The motion of a particle moving along x-axis is represented by the equation `(dv)/(dt)=6-3v`, where v is in m/s and t is in second. If the particle is at rest at t = 0 , then

To solve the problem, we start with the given differential equation that describes the motion of the particle: \[ \frac{dv}{dt} = 6 - 3v \] ### Step 1: Identify the initial condition The problem states that the particle is at rest at \( t = 0 \). This means: \[ v(0) = 0 \, \text{m/s} \] ### Step 2: Rearrange the equation We can rearrange the differential equation to separate variables: \[ \frac{dv}{6 - 3v} = dt \] ### Step 3: Integrate both sides Now, we integrate both sides.
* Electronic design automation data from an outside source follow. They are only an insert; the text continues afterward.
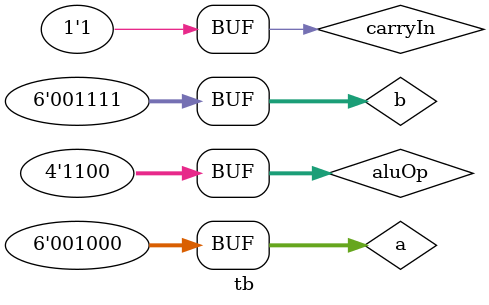
<source format=v>
module tb
(
);

reg [5:0]a;
reg [5:0]b;
reg carryIn;
wire carryOut;
wire [5:0]result;
reg [3:0]aluOp;


top t1
(
	.a(a),
	.b(b),
	.carryIn(carryIn),
	.carryOut(carryOut),
	.aluOp(aluOp),
	.result(result)
	
);

initial
begin
	a = 6'b001000;
	b = 6'b001111;
	carryIn = 1'b0;
end

initial
begin
	aluOp = 4'b0000;
	#50 aluOp = 4'b0001;
	#50 aluOp = 4'b0010;
	#50 carryIn = 1'b1;
	aluOp = 4'b0110;
	
	#50 aluOp = 4'b1100;
end



endmodule
</source>
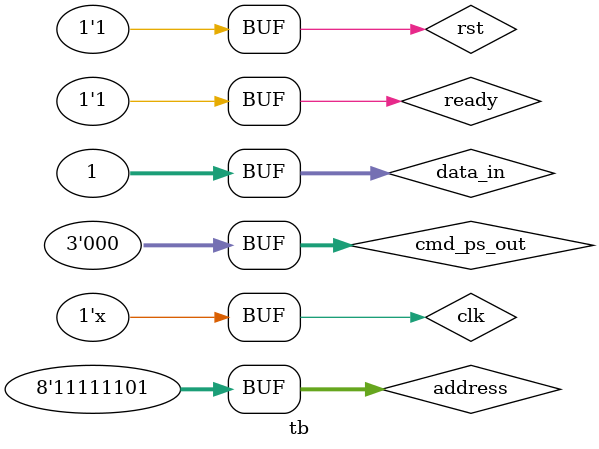
<source format=v>
module tb ();
reg clk;
reg rst;
reg ready;
reg [31:0]data_in;
reg [7:0]address;
reg [2:0] cmd_ps_out;
wire [31:0] data_in_pl;
wire	[7:0] address_pl;
wire [31:0] data_out;
wire [31:0] data_to_ps;
wire done_pl;

wire [2:0] cmd_pl_out;

mem m0(
    //input
	.clk (clk),
	.cmd_ps (cmd_ps_out),//0:write ps data ; 1:read ps data ; 2:write pl data ; 3:read pl data ; 4:idle
	.cmd_pl (cmd_pl_out),
	.data_in_ps (data_in),
	.data_in_pl (data_in_pl),
	.address_ps (address),
    .address_pl (address_pl),
    //output
	.data_out (data_out)
);
processor p1(
    //input
    .clk (clk),
	.rst (rst),
	.data_in (data_out),
	.ready (ready), //data is ready from ps
	//output
	.data_pl (data_in_pl),
	.address_pl (address_pl),
	.data_to_ps (data_to_ps),
	.cmd (cmd_pl_out), //command to memory
	.done_pl (done_pl)
);
initial begin
    clk=1;
    rst=0;
    ready=0;
    #10
    rst=1;
    #10
    data_in=32'h12341001;
    address=8'd255;
    cmd_ps_out=3'd0;
    #10
    data_in=32'h00000001;
    address=8'd254;
    cmd_ps_out=3'd0;
    #10
    data_in=32'h00000001;
    address=8'd253;
    cmd_ps_out=3'd0;

    #10
    ready=1;   
    
end
always #5 clk=~clk;
endmodule

</source>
The left side requires a logarithmic integration: \[ \int \frac{dv}{6 - 3v} = \int dt \] The left side can be integrated using the substitution \( u = 6 - 3v \), which gives \( du = -3 dv \) or \( dv = -\frac{du}{3} \): \[ -\frac{1}{3} \int \frac{1}{u} du = \int dt \] This results in: \[ -\frac{1}{3} \ln |6 - 3v| = t + C \] ### Step 4: Solve for \( v \) To solve for \( v \), we first multiply through by -3: \[ \ln |6 - 3v| = -3t - 3C \] Exponentiating both sides gives: \[ 6 - 3v = e^{-3t - 3C} \] Let \( K = e^{-3C} \), then: \[ 6 - 3v = Ke^{-3t} \] Rearranging gives: \[ 3v = 6 - Ke^{-3t} \] Thus: \[ v = 2 - \frac{K}{3} e^{-3t} \] ### Step 5: Apply the initial condition Using the initial condition \( v(0) = 0 \): \[ 0 = 2 - \frac{K}{3} e^{0} \] This simplifies to: \[ 0 = 2 - \frac{K}{3} \implies K = 6 \] ### Step 6: Substitute back to find \( v(t) \) Substituting \( K \) back into the equation for \( v \): \[ v = 2 - 2e^{-3t} \] ### Step 7: Analyze the behavior as \( t \to \infty \) As \( t \) approaches infinity, \( e^{-3t} \) approaches 0: \[ v(t) \to 2 \, \text{m/s} \] ### Conclusion The speed of the particle approaches \( 2 \, \text{m/s} \) as \( t \) becomes very large, confirming that the particle moves with a constant velocity of \( 2 \, \text{m/s} \) in the long term.